→ **Problem requirements**
Every line of the following records that includes "SourceGraphic" should be copied.
*** Block opens ***
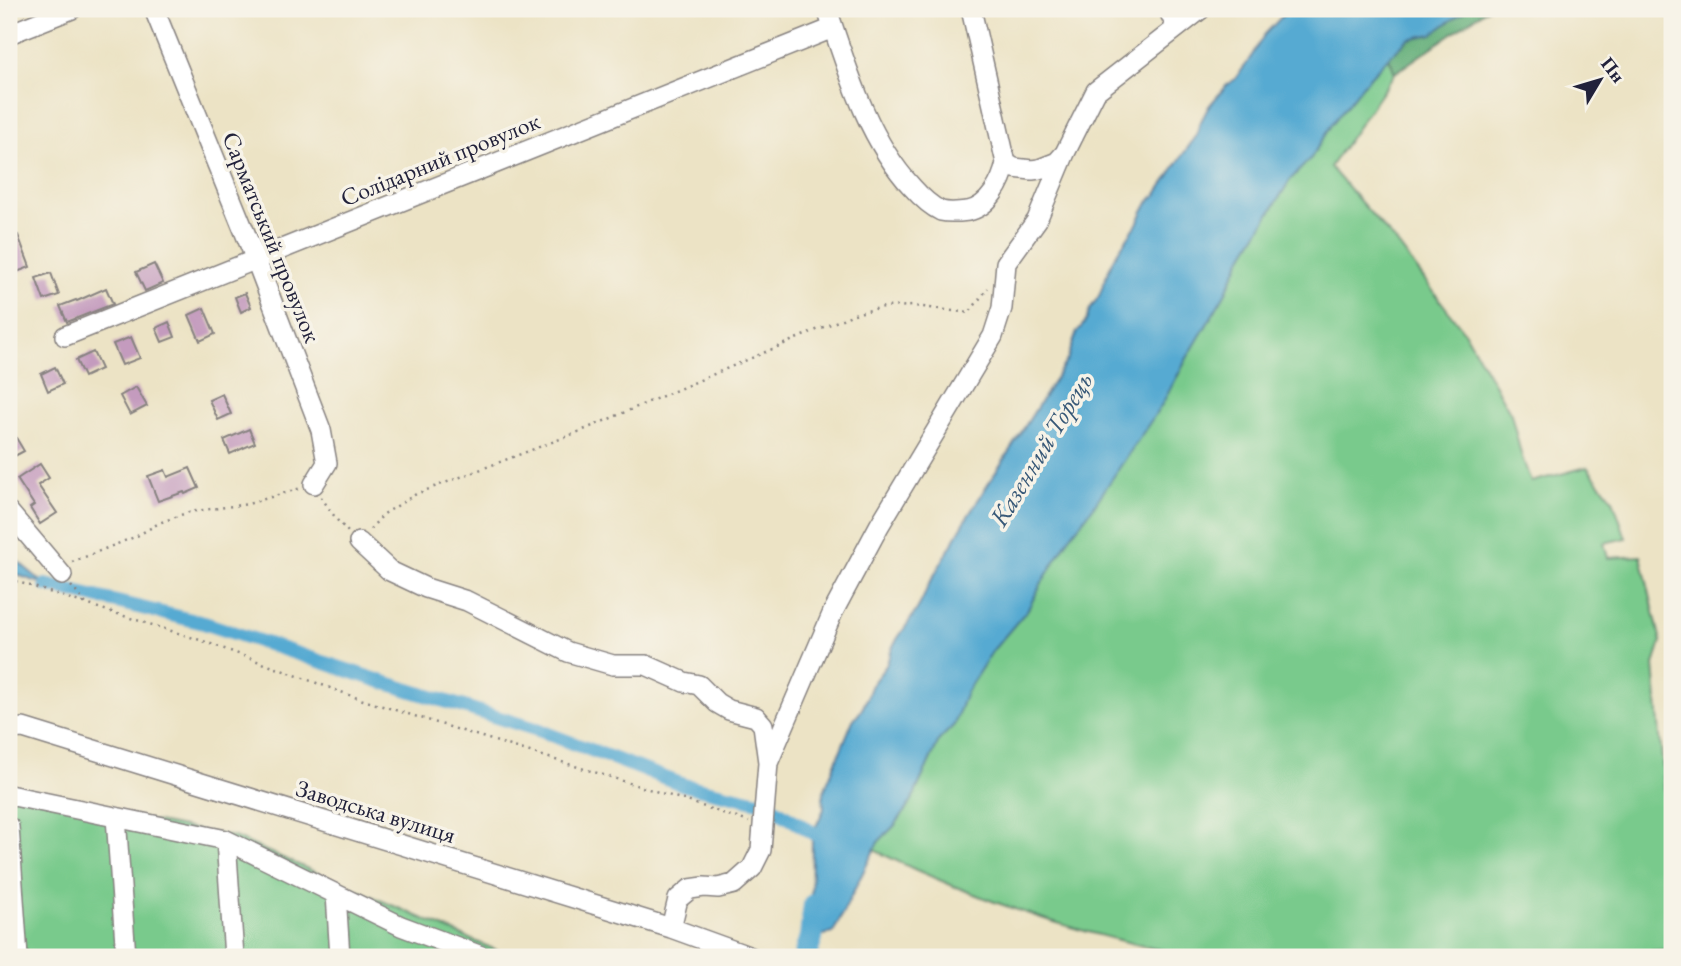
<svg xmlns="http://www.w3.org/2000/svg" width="1681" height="966" viewBox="0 0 1681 966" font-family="'EB Garamond',serif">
<rect width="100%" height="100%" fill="#f7f3e8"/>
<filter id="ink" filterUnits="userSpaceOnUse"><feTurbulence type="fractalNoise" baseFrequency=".0143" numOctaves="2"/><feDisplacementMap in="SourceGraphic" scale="14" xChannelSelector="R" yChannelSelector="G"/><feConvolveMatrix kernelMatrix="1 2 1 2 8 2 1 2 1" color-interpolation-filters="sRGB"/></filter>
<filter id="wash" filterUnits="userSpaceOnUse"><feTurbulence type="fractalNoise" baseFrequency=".00686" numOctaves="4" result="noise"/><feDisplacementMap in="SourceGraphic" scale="28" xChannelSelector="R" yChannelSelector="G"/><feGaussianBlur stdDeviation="1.57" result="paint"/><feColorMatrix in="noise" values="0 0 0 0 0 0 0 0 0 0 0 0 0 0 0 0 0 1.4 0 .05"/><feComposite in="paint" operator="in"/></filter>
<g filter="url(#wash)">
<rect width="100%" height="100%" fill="#ece3c5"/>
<path fill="#79ca8c" stroke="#4e7664" stroke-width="2" d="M1389 57 1395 73 1330 167 1395 241 1465 333 1511 414 1521 454 1531 482 1587 467 1613 500 1626 538 1604 543 1608 558 1641 556 1661 642 1654 665 1672 880V950L1652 951V957H1196C1084 936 976 901 874 850L878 842 895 825 911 802 939 740 954 725 966 692 993 650 1028 609 1041 584 1069 538 1091 510 1179 374 1187 358 1226 292 1240 261 1290 180 1311 158 1331 125 1367 80Z
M9 793 234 837 512 957H9Z"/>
<path fill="#62ae78" stroke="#42685a" stroke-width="2" d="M1467 9H1487L1395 73 1389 57 1409 39 1432 34Z"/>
<path fill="#57aad2" stroke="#3c6686" stroke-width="2" d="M1289 9H1467L1432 34 1408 39 1389 57 1367 80 1331 125 1311 158 1290 180 1240 261 1226 292 1187 358 1161 406 1091 510 1069 538 1041 584 1028 609 993 650 966 692 954 725 939 740 911 802 895 825 878 842 833 933 811 937 812 835 824 809 823 794 828 781 853 720C864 710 866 700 871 687 874 679 882 673 886 665 889 658 891 651 894 644 905 626 921 608 927 588L968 516 1067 360 1077 332 1086 321 1090 309 1099 296 1113 259 1137 224 1143 211 1151 199 1157 194 1184 153 1197 135 1199 125 1209 106 1226 86 1235 79 1248 62 1264 35Z
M9 554 46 585 9 572Z"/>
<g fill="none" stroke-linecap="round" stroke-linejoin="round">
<path stroke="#57aad2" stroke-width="14" d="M46 585 204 623 380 681 535 729 684 785 759 802
M770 806 828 842"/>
<path stroke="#57aad2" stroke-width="24" d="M805 957 811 937 815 905"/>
</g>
<g id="blocks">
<path fill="#c49bbe" d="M18 235 30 267 9 275V239Z
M154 264 163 283 145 291 136 272Z
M51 273 59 295 44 300 36 278Z
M106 288 113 304 67 322 60 306 76 300 77 301Z
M245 293 251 307 241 312 235 297Z
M204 308 215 334 200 341 189 315Z
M169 322 175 337 162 342 156 328Z
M131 337 140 358 122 365 113 344Z
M93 352 101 369 84 377 76 360Z
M55 367 63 384 48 391 41 374Z
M136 387 147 406 130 415 120 396Z
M222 394 231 414 218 420 209 400Z
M9 426 24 451 9 459Z
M249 429 255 443 230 454 224 440Z
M40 464 49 478 38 485 57 513 40 524 30 508 34 505 17 479Z
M190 468 199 488 185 494 184 492 158 501 148 476 165 470 168 477Z"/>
</g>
</g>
<g filter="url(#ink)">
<use href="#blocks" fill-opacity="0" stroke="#878280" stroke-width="2"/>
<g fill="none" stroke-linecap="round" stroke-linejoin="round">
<defs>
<path id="minor" d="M154 9 256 260 321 430 327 463 314 484
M827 9C847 69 868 140 912 187 920 196 930 206 941 211 949 213 960 212 968 211 989 207 1002 182 1006 163L971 9
M1168 9 1177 28
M9 34 72 9
M1006 163 1014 168 1032 170 1039 169 1057 162 1065 153 1096 91 1201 9
M65 336 833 28
M9 512 62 575
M359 542 390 571 426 588 467 601 568 652 613 665H646L684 682 699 685 717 703 729 710 756 717 763 725 768 762
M9 729 23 728 671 928 751 957
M9 795 226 840 401 926 484 957
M116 817 126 957
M9 827 18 957
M226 840 234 957
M336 894 340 957
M671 928 678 899 690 889 704 887 718 888 734 884 752 868 761 850 768 763 833 612 879 526 993 336 1002 308 1006 263 1037 220 1065 153"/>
</defs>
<use href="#minor" stroke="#878280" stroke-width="22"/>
<path stroke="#878280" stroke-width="2.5" stroke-dasharray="2 5" stroke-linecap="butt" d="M321 497 337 520 349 533
M370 529 384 514 416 494 581 431 854 314 884 307 915 306 969 313 988 288
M72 562 137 536 159 523 189 512 248 504 301 488
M9 579 86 604
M71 586 86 604 203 641 360 699 687 801 749 822"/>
<use href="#minor" stroke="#fff" stroke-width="19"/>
</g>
</g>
<g text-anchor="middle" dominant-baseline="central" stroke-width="7" stroke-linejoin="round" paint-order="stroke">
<g font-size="24" fill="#22223b" stroke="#f7f3e8">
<text transform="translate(440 159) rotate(-22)">Солідарний провулок</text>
<text transform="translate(272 237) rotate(68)">Сарматський провулок</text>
<text transform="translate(376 811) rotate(17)">Заводська вулиця</text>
</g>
<g font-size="26" font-style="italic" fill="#375877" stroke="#f7f3e8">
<text transform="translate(1041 449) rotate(-59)">Казенний Торець</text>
</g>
</g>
<rect width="1681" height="966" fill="none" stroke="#f7f3e8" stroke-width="35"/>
<g transform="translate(1600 80) rotate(52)" stroke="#f7f3e8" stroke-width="5" paint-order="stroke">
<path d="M0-5L12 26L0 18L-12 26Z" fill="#22223b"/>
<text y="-10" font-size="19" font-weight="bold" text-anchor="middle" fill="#22223b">Пн</text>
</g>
</svg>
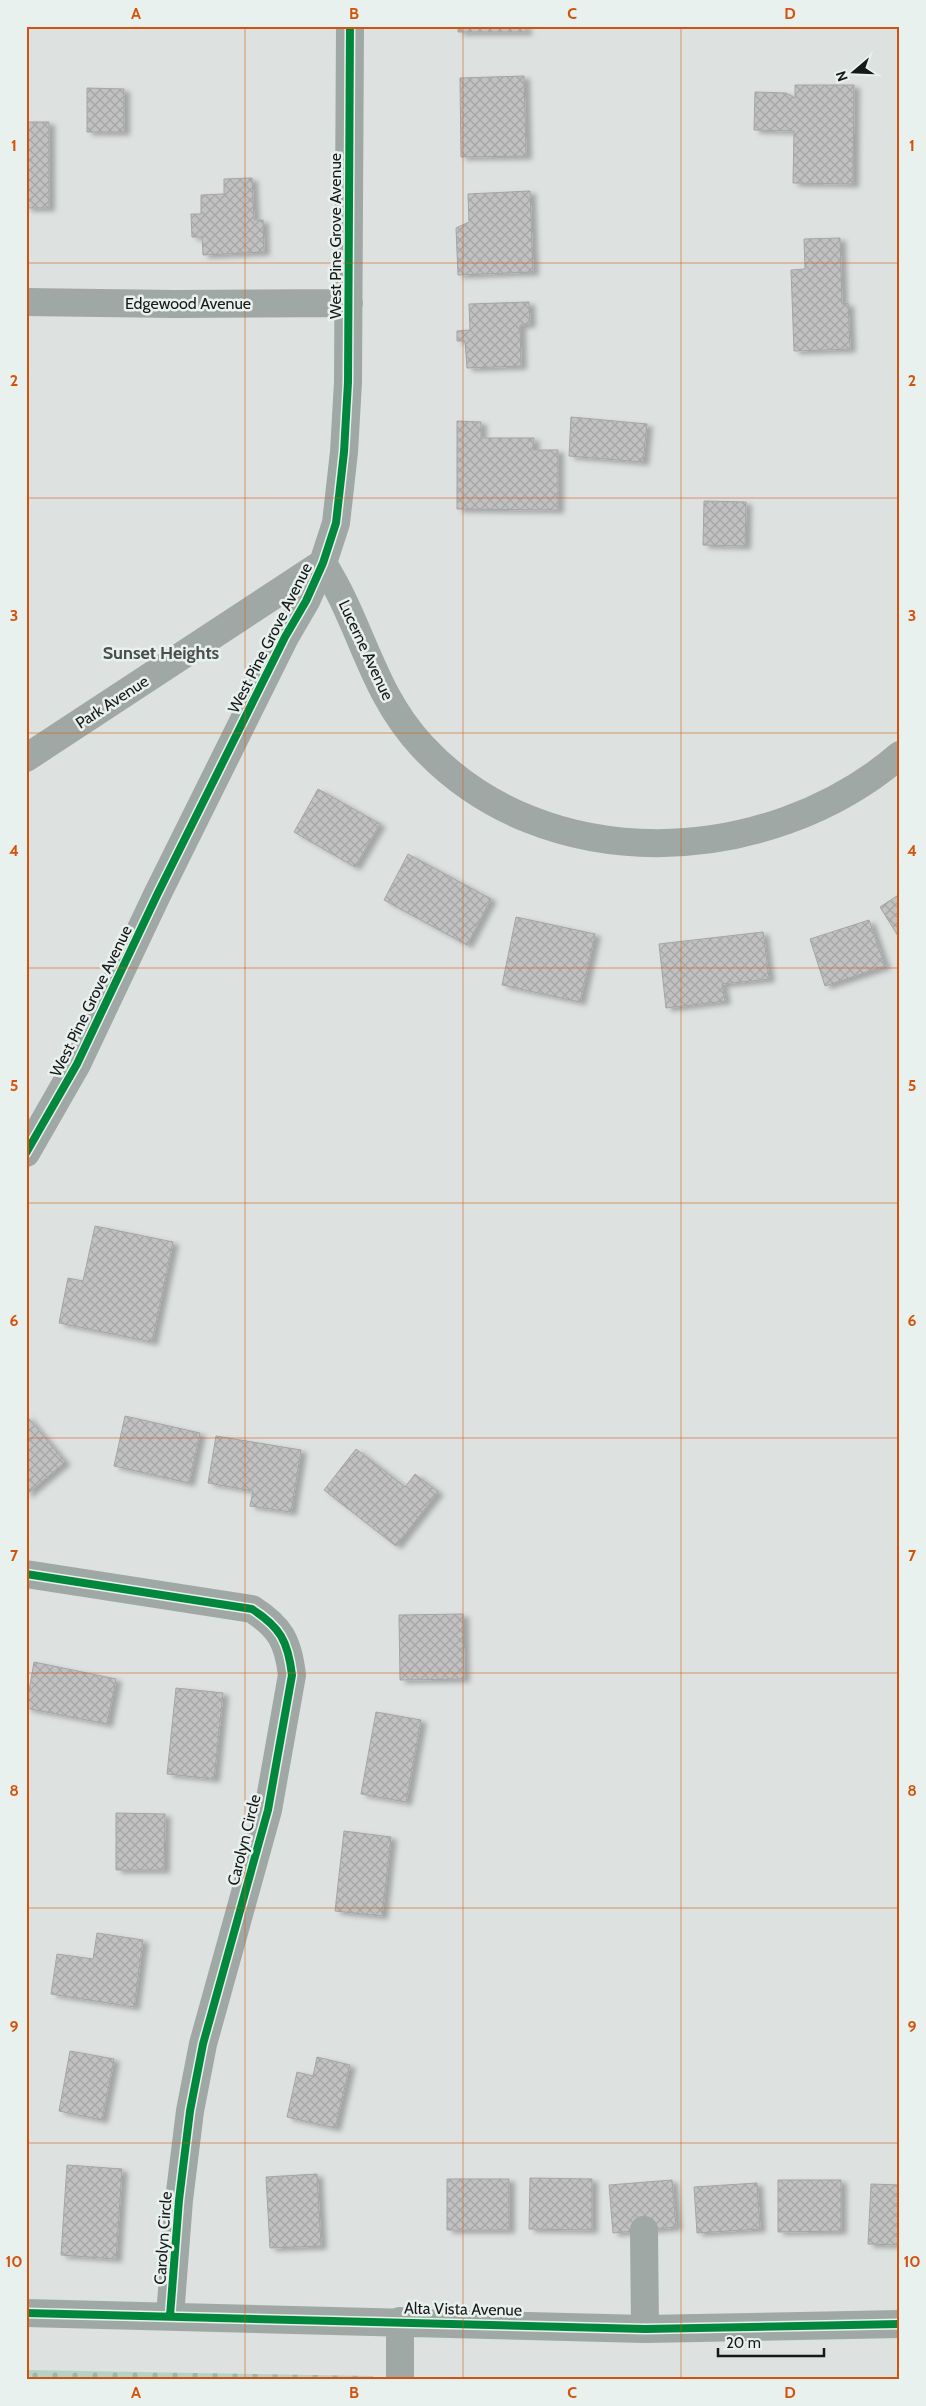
<svg xmlns="http://www.w3.org/2000/svg" width="926" height="2406" font-family="Cabin,sans-serif">
<defs>
<pattern id="cemetery-stones" width="16" height="16" patternUnits="userSpaceOnUse" patternTransform="scale(1.25)"><rect width="16" height="16" fill="#b4d3c6"/><path d="M2 7V4a2 2 0 0 1 4 0v3zM10 15v-3a2 2 0 0 1 4 0v3z" fill="#9ab5a9"/></pattern>
<pattern id="building-cross-hatch" width="8" height="8" patternUnits="userSpaceOnUse" patternTransform="scale(1.25)"><rect width="8" height="8" fill="#c0c1c0"/><path d="M0 0l8 8M0 8l8-8" fill="none" stroke="#a4a5a4"/></pattern>
<filter id="shadow"><feDropShadow dx="5.5" dy="3" stdDeviation="2.5" flood-color="#0004"/></filter>
</defs>
<rect width="100%" height="100%" fill="#dde1df"/>
<path fill="#b4d3c6" d="M900,2378V2380H632Z"/>
<path fill="url(#cemetery-stones)" d="M26,2370L373,2376V2380H26Z"/>
<path fill="url(#building-cross-hatch)" stroke="#a5a5a4" filter="url(#shadow)" d="M458,26H526V32H458Z
M524,76L526,156L461,157L460,78Z
M795,85H854L853,184L793,183L794,131L754,130L755,92L786,93L795,98Z
M87,88L124,89V132H87Z
M26,122H49V208H26Z
M252,178L254,220H263L264,252L203,255L202,237H192L191,214H201V195L224,194V179Z
M530,191L533,272L458,275L456,228L469,222L468,194Z
M840,238L842,304L848,303L850,349L794,351L791,270L805,269L804,239Z
M529,302L530,324L520,325L521,366L467,368L465,341H457V331L470,330L469,304Z
M571,417L647,424L643,462L569,456Z
M457,421L481,422V438H534L533,450H558V510L457,509Z
M704,501L746,502L745,546L703,545Z
M318,789L380,824L355,867L294,832Z
M408,854L491,899L467,945L384,900Z
M900,894V939L880,907Z
M516,917L595,934L580,1002L502,985Z
M869,920L885,966L825,986L810,939Z
M763,932L769,979L722,984L725,1001L666,1008L659,944Z
M95,1226L173,1242L152,1342L59,1323L68,1278L83,1281Z
M26,1415L65,1462L26,1495Z
M125,1416L200,1433L189,1483L114,1466Z
M216,1436L301,1450L291,1512L250,1506L253,1491L208,1483Z
M356,1449L405,1487L415,1474L438,1492L396,1546L324,1490Z
M463,1614L464,1679L400,1680L399,1615Z
M34,1662L116,1679L107,1724L26,1708Z
M176,1688L223,1693L214,1779L167,1774Z
M376,1712L421,1720L406,1802L361,1794Z
M116,1813L165,1814L164,1870H116Z
M344,1831L391,1837L382,1916L335,1911Z
M97,1933L143,1940L134,2007L51,1994L57,1954L93,1959Z
M70,2051L114,2059L102,2120L59,2111Z
M317,2057L350,2065L335,2128L287,2117L297,2072L313,2076Z
M67,2165L122,2169L116,2259L61,2255Z
M317,2174L321,2246L270,2248L266,2177Z
M530,2178L592,2179V2230L529,2229Z
M447,2179H509V2230H447Z
M672,2180L676,2227L613,2233L609,2185Z
M778,2180H841V2231L778,2232Z
M757,2183L760,2229L697,2233L694,2187Z
M871,2184L900,2185V2245L868,2244Z"/>
<g fill="none" stroke-linecap="round" stroke-linejoin="round">
<path stroke="#9fa8a4" stroke-width="28" d="M26,302L175,304L349,303
M26,758L323,563C330,575 337,587 343,600C368,652 381,702 422,746C545,879 767,869 900,755
M26,1153L77,1064L157,895L285,637L306,601L323,563L336,523L344,452L348,382L350,26
M26,1574L252,1609C280,1627 288,1641 292,1675L268,1810L203,2044L190,2111L179,2200L170,2316
M644,2230L645,2329
M26,2313L645,2329L900,2324
M400,2321V2380"/>
<g stroke="#e8f1ed" stroke-width="11">
<path id="cycleway" d="M26,1153L77,1064L157,895L285,637L306,601L323,563L336,523L344,452L348,382L350,26
M26,1574L252,1609C280,1627 288,1641 292,1675L268,1810L203,2044L190,2111L179,2200L170,2316
M26,2313L645,2329L900,2324"/>
</g>
<use href="#cycleway" stroke="#00873e" stroke-width="8"/>
</g>
<path fill="none" stroke="#d3530d" stroke-width="1" stroke-opacity="0.55" d="M245,26V2380M463,26V2380M681,26V2380M26,263H900M26,498H900M26,733H900M26,968H900M26,1203H900M26,1438H900M26,1673H900M26,1908H900M26,2143H900"/>
<g text-anchor="middle" dominant-baseline="central" stroke-width="5" stroke-linejoin="round" paint-order="stroke">
<g font-size="16" fill="#161918" stroke="#e8f1ed">
<text transform="translate(335 236) rotate(-90)">West Pine Grove Avenue</text>
<text x="188" y="303">Edgewood Avenue</text>
<text transform="translate(270 638) rotate(-63)">West Pine Grove Avenue</text>
<text transform="translate(366 650) rotate(65)">Lucerne Avenue</text>
<text transform="translate(112 702) rotate(-33)">Park Avenue</text>
<text transform="translate(91 1001) rotate(-64)">West Pine Grove Avenue</text>
<text transform="translate(244 1840) rotate(-76)">Carolyn Circle</text>
<text transform="translate(163 2238) rotate(-86)">Carolyn Circle</text>
<text transform="translate(463 2309) rotate(1)">Alta Vista Avenue</text>
</g>
<g font-size="18" font-weight="bold" fill="#484f4c" stroke="#e8f1ed">
<text x="161" y="653">Sunset Heights</text>
</g>
</g>
<rect width="926" height="2406" fill="none" stroke="#e8f1ed" stroke-width="55"/>
<g transform="translate(854 72) rotate(251)" stroke="#e8f1ed" stroke-width="4" paint-order="stroke">
<path d="M0-4L9 19L0 12L-9 19Z" fill="#161918"/>
<text y="-8" font-size="14" font-weight="bold" text-anchor="middle" fill="#161918">N</text>
</g>
<path d="M718 2348v8h106v-8" fill="none" stroke="#161918" stroke-width="2.5"/>
<text x="726" y="2348" font-size="15" fill="#161918" stroke="#e8f1ed" stroke-width="4" paint-order="stroke">20 m</text>
<rect x="28" y="28" width="870" height="2350" fill="none" stroke="#d3530d" stroke-width="2"/>
<g font-size="16" text-anchor="middle" font-weight="bold" fill="#d3530d">
<text x="136" y="19">A</text>
<text x="354" y="19">B</text>
<text x="572" y="19">C</text>
<text x="790" y="19">D</text>
<text x="14" y="151">1</text>
<text x="912" y="151">1</text>
<text x="14" y="386">2</text>
<text x="912" y="386">2</text>
<text x="14" y="621">3</text>
<text x="912" y="621">3</text>
<text x="14" y="856">4</text>
<text x="912" y="856">4</text>
<text x="14" y="1091">5</text>
<text x="912" y="1091">5</text>
<text x="14" y="1326">6</text>
<text x="912" y="1326">6</text>
<text x="14" y="1561">7</text>
<text x="912" y="1561">7</text>
<text x="14" y="1796">8</text>
<text x="912" y="1796">8</text>
<text x="14" y="2032">9</text>
<text x="912" y="2032">9</text>
<text x="14" y="2267">10</text>
<text x="912" y="2267">10</text>
<text x="136" y="2398">A</text>
<text x="354" y="2398">B</text>
<text x="572" y="2398">C</text>
<text x="790" y="2398">D</text>
</g>
</svg>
*** Block closes ***
→ **Written answer**
<filter id="ink" filterUnits="userSpaceOnUse"><feTurbulence type="fractalNoise" baseFrequency=".0143" numOctaves="2"/><feDisplacementMap in="SourceGraphic" scale="14" xChannelSelector="R" yChannelSelector="G"/><feConvolveMatrix kernelMatrix="1 2 1 2 8 2 1 2 1" color-interpolation-filters="sRGB"/></filter>
<filter id="wash" filterUnits="userSpaceOnUse"><feTurbulence type="fractalNoise" baseFrequency=".00686" numOctaves="4" result="noise"/><feDisplacementMap in="SourceGraphic" scale="28" xChannelSelector="R" yChannelSelector="G"/><feGaussianBlur stdDeviation="1.57" result="paint"/><feColorMatrix in="noise" values="0 0 0 0 0 0 0 0 0 0 0 0 0 0 0 0 0 1.4 0 .05"/><feComposite in="paint" operator="in"/></filter>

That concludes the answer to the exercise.